Assignment: An exact copy of all the data, minus the images, is required.

Supplied information:
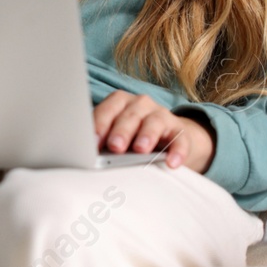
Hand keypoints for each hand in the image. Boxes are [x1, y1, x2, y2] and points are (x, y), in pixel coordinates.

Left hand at [93, 90, 214, 172]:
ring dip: (147, 135)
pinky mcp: (180, 131)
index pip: (109, 110)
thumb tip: (86, 156)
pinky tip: (172, 163)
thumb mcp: (116, 135)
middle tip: (115, 146)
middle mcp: (141, 105)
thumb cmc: (132, 137)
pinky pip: (179, 139)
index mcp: (120, 103)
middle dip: (121, 131)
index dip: (100, 124)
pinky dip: (176, 151)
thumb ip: (103, 141)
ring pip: (154, 122)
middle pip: (130, 115)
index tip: (93, 142)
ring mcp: (162, 116)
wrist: (168, 139)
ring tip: (140, 149)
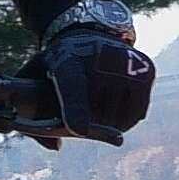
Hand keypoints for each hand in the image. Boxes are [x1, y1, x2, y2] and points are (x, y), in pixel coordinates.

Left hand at [36, 9, 153, 140]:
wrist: (90, 32)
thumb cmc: (61, 64)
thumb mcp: (37, 78)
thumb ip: (32, 112)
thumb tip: (55, 147)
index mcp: (67, 61)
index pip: (73, 88)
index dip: (76, 110)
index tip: (80, 131)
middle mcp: (101, 58)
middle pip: (98, 114)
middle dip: (87, 125)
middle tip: (80, 116)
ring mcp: (127, 63)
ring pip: (119, 118)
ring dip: (108, 123)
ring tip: (97, 110)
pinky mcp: (146, 71)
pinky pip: (137, 113)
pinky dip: (126, 119)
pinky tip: (114, 108)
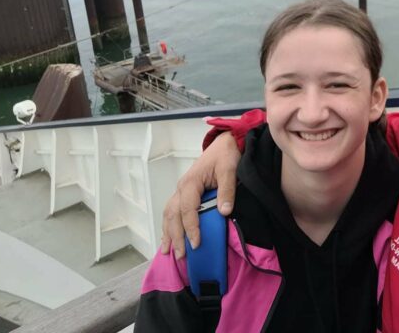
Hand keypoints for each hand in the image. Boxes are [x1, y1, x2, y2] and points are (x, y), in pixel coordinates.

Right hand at [160, 132, 241, 257]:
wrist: (225, 143)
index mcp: (191, 182)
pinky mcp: (185, 194)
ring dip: (168, 233)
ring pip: (169, 215)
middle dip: (176, 236)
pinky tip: (169, 239)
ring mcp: (181, 191)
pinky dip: (169, 226)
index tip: (196, 243)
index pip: (187, 209)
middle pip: (173, 215)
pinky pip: (172, 212)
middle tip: (182, 255)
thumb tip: (223, 211)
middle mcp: (182, 188)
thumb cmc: (226, 155)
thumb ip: (227, 190)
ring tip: (167, 252)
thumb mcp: (230, 169)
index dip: (191, 227)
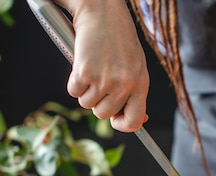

Task solution:
Hand keypoints for each hand in the image. Boxes are [x1, y1, x2, y2] and points are (x, y), in pixel coordinates.

Left hand at [93, 90, 214, 172]:
ring dip: (147, 135)
pinky mcp: (180, 131)
index pip: (109, 110)
thumb tip: (86, 156)
pinky tip: (172, 163)
thumb mcp: (116, 135)
middle tip: (115, 146)
middle mcp: (141, 105)
thumb cmc: (132, 137)
pinky pip: (179, 139)
index mcp: (120, 103)
middle dip: (121, 131)
index dip: (100, 124)
pinky dip: (176, 151)
thumb ip: (103, 141)
ring pip: (154, 122)
middle pip: (130, 115)
index tip: (93, 142)
ring mcp: (162, 116)
wrist: (168, 139)
ring tip: (140, 149)
Hand keypoints for each hand in the image. Boxes are [x1, y1, x2, y2] and points are (x, y), in pixel coordinates.

Left hand at [36, 9, 153, 140]:
wrist: (90, 32)
thumb cmc: (61, 64)
thumb mcp: (37, 78)
thumb ip: (32, 112)
thumb tip: (55, 147)
index mcp: (67, 61)
index pip: (73, 88)
index dip: (76, 110)
index tip: (80, 131)
middle mcp: (101, 58)
middle pip: (98, 114)
middle dip: (87, 125)
middle tip: (80, 116)
ring mcp: (127, 63)
ring pip: (119, 118)
ring dip: (108, 123)
ring tip: (97, 110)
pinky mcp: (146, 71)
pinky pip: (137, 113)
pinky dip: (126, 119)
pinky tip: (114, 108)
Hand keypoints for each hand in the image. Boxes are [x1, y1, x2, y2] and points are (x, y), in pixel coordinates.

Right hand at [160, 132, 241, 257]:
wrist: (225, 143)
index mcp: (191, 182)
pinky mcp: (185, 194)
ring dip: (168, 233)
ring pip: (169, 215)
middle dip: (176, 236)
pinky tip: (169, 239)
ring mcp: (181, 191)
pinky dip: (169, 226)
index tip: (196, 243)
index pip: (187, 209)
middle pip: (173, 215)
pinky pip: (172, 212)
middle tip: (182, 255)
thumb tip: (223, 211)
middle mcp: (182, 188)
thumb cmc: (226, 155)
thumb ip: (227, 190)
ring tip: (167, 252)
thumb mcp: (230, 169)
index dip: (191, 227)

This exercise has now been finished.